British countryside at risk from Ash tree disease

England’s beautiful landscapes are threatened by a new type of disease, the Chalara fraxinea. According to government officials and spokesmen of various ecological organisations, the disease has already been found in many places in the UK and it is too late to stop it.

The most recent place where the disease was identified is Sussex, where it had affected a number of ash trees. Experts state that a potential outbreak of Chalara fraxinea may severely damaged the country’s landscape. During the past couple of months, specialist surveyed 92% of the territory of Scotland, Wales and England and found the disease in 115 different sites.

Specialists like Dr Tony Whitbread claim that the consequences of this disease may be devastating for the UK’s landscape. His exact words were: “We can’t be completely sure what affect the disease will have on the landscape, but our research shows that major parts of the landscape may be devastated.

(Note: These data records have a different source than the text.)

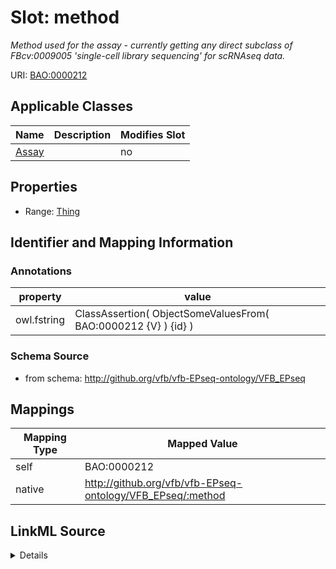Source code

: 

# Slot: method


_Method used for the assay - currently getting any direct subclass of FBcv:0009005 'single-cell library sequencing' for scRNAseq data._





URI: [BAO:0000212](http://www.bioassayontology.org/bao#BAO_0000212)



<!-- no inheritance hierarchy -->





## Applicable Classes

| Name | Description | Modifies Slot |
| --- | --- | --- |
| [Assay](Assay.md) |  |  no  |







## Properties

* Range: [Thing](Thing.md)





## Identifier and Mapping Information





### Annotations

| property | value |
| --- | --- |
| owl.fstring | ClassAssertion( ObjectSomeValuesFrom( BAO:0000212 {V} ) {id} ) |



### Schema Source


* from schema: http://github.org/vfb/vfb-EPseq-ontology/VFB_EPseq




## Mappings

| Mapping Type | Mapped Value |
| ---  | ---  |
| self | BAO:0000212 |
| native | http://github.org/vfb/vfb-EPseq-ontology/VFB_EPseq/:method |




## LinkML Source

<details>
```yaml
name: method
annotations:
  owl.fstring:
    tag: owl.fstring
    value: ClassAssertion( ObjectSomeValuesFrom( BAO:0000212 {V} ) {id} )
description: Method used for the assay - currently getting any direct subclass of
  FBcv:0009005 'single-cell library sequencing' for scRNAseq data.
from_schema: http://github.org/vfb/vfb-EPseq-ontology/VFB_EPseq
rank: 1000
slot_uri: BAO:0000212
alias: method
owner: Assay
domain_of:
- Assay
range: Thing
multivalued: false

```
</details>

We expect that in the next couple of months we’ll see lots of dead trees. The damaged landscape will threaten wildlife and have a negative impact on the country’s economy as well.”

The Chalara fraxinea is a type of fungus which was first found in 1992. The disease was concentrated in Eastern Europe, but it has spread across the entire continent during the past two decades. The UK was safe from it until March 2012, when it was first identified in Buckinghamshire. The fungus can have a serious effect on the 80 million ash trees found in the UK.